Google Crater Lake, Colorado and a myriad of beautiful photos pop up. And theoretically landscape painter John Taft could pull up those images and paint without ever leaving his home in Longmont. But then he wouldn't get a chance to trek 16 miles round trip to marvel at the high mountain lake in person.
"It's invigorating if you're in condition for it," said Taft, who lives in Longmont.
Originally Taft planned to hike to the scenic vista with a friend, spend the night, and then hike out.
Crunched for time, the two men ended up doing the trip in one day, which was exhausting but worthwhile, Taft said.
"If you have to hike to a destination, it does prepare you," he said. "I'm kind of painting in my head as I go. You engage personally as a human with the scene rather than looking at a flat photograph. It's a dramatically different thing," Taft said, likening it to seeing a Rapids Game live versus on television.
"And I think it's important (to go in person)," he said. "As I've gained experience working with photographic reference which I use, in addition to sketches, I see more in the photograph because of my experience than I did a few years ago."
Taft opens his third one man show at the Vail International Gallery on Saturday from 4 to 6 p.m.
Regarded as one of the best Western landscape artists working today, Taft recently won the 2012 Oil Painters of America "Award of Excellence" at the most recent national show. He has been featured in Southwest Art magazine and exhibited his paintings at the American Masters exhibition at the Salmagundi Club in New York City, the Coors Western Art Auction and Exhibition in Denver, and the Gilcrease Museum in Tulsa, Okla.
And for Taft, to paint scenes that he hasn't visited, using other people's photos would be, well blasphemous.
"The variety of terrain, seasons and light offers an endless source of subject matter for a landscape painter," said Taft, who has been painting professionally since 2004.
'John's paintings have soul'
Taft likens his painting career, and its evolution, to a love interest.
"It's a relationship that starts out with infatuation and excitment and matures in a way that gets deeper," Taft said. "It seems to get richer the more I paint."
And speaking of relationships, Taft said he's more aware these days of the opposing forces in the landscapes he chooses to paint.
"I'm more aware of the wind and the rain. Of erosion and of rebirth in the sense of trees dying and grasses and vegetation growing. Of runoff taking soil with it and water smashing against rocks. Everything is in transition," he said.
Vail International Gallery has represented Taft since 2009.
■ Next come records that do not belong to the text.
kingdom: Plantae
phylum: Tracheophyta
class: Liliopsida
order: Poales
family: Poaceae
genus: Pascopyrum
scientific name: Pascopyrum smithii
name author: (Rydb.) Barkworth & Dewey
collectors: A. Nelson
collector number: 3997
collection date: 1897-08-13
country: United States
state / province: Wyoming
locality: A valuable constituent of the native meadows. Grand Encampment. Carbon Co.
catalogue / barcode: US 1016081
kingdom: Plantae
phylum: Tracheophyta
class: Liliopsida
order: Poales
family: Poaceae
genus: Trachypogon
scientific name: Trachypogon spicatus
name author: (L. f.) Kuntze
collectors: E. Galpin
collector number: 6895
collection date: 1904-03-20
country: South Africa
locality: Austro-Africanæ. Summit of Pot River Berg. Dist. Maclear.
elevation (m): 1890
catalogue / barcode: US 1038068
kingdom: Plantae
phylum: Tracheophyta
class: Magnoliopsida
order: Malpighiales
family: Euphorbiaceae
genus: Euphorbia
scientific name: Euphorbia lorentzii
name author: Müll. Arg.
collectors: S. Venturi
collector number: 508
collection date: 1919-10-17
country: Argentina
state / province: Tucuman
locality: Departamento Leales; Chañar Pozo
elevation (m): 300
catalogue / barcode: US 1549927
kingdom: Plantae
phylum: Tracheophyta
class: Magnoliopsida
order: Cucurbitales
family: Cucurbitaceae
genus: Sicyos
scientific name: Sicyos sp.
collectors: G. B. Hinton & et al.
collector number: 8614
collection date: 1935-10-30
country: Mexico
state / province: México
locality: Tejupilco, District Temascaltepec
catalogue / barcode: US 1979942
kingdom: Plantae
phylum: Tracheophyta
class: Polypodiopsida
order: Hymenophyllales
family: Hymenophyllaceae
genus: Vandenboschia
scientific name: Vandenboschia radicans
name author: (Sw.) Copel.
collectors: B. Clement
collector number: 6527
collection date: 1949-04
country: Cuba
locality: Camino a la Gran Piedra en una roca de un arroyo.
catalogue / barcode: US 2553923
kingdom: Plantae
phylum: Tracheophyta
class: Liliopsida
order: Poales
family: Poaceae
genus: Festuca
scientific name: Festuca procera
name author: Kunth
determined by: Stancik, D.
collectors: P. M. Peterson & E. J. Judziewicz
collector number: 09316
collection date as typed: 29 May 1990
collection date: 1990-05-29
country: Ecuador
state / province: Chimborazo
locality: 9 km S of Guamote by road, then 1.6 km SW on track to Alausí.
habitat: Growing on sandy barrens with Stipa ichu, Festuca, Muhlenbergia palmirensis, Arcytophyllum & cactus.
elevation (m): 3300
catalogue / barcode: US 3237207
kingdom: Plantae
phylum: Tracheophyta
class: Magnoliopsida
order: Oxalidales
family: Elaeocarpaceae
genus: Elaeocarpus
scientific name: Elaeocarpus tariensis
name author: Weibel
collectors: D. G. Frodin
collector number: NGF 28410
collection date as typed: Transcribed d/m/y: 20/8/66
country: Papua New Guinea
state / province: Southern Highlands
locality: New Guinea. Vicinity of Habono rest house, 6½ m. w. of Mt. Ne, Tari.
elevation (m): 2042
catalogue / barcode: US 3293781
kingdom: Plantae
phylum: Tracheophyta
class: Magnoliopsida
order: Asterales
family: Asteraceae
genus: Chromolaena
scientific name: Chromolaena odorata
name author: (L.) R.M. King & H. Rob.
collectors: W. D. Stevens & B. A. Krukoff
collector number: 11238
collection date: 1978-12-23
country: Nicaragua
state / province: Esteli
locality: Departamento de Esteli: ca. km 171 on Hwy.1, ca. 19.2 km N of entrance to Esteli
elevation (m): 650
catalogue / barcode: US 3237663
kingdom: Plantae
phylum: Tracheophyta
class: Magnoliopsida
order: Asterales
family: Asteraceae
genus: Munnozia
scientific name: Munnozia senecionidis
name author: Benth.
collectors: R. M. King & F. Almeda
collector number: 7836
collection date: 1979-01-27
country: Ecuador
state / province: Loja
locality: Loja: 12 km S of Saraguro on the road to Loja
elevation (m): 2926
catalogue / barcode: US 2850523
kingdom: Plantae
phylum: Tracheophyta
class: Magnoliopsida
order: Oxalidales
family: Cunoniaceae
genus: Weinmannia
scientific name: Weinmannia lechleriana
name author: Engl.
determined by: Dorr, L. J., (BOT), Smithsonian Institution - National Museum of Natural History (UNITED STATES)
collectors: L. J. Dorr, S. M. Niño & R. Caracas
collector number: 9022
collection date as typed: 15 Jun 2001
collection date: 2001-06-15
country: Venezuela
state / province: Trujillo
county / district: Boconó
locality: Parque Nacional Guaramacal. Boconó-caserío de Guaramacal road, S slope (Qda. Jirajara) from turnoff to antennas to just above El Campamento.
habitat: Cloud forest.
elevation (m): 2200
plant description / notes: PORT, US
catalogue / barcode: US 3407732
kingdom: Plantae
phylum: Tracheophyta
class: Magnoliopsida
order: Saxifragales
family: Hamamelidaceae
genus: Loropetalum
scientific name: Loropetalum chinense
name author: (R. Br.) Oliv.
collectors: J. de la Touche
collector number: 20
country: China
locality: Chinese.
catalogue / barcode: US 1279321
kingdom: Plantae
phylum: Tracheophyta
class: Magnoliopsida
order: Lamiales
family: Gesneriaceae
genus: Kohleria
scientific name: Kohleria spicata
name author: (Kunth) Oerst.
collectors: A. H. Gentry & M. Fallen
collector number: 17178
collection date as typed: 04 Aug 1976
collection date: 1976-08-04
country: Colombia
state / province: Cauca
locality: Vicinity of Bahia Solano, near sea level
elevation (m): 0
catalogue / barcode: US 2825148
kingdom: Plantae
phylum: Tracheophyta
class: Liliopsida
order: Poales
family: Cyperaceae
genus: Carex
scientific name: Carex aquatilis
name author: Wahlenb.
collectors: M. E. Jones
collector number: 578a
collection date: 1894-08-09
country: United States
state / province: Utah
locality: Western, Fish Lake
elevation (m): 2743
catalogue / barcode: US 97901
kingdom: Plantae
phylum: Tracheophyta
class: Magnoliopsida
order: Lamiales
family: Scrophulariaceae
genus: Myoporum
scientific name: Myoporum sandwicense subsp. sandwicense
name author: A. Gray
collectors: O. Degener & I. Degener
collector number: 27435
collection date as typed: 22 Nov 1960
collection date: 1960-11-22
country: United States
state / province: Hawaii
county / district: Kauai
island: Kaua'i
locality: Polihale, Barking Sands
"Ever since we opened our doors in 2005, we had been looking for a western landscape painter who wasn't too established in their career so that we could grow along with them, but whose work was at a very high level of quality, and well priced. That is a very hard combination to find actually," said Patrick Cassidy, who owns the gallery with Marc LeVarn.
After seeing Taft's work, Cassidy "knew instantly that he was the painter we had been looking for."
People who buy Taft's paintings usually end up collecting more than one, Cassidy said.
"(Gallery visitors) usually respond to the fact that John's paintings come from the heart and are done with a tremendous respect for the landscape," Cassidy said. "John's paintings have soul; they present the landscape as a living, breathing thing with a unique personality and that is what makes people respond to his work with great enthusiasm."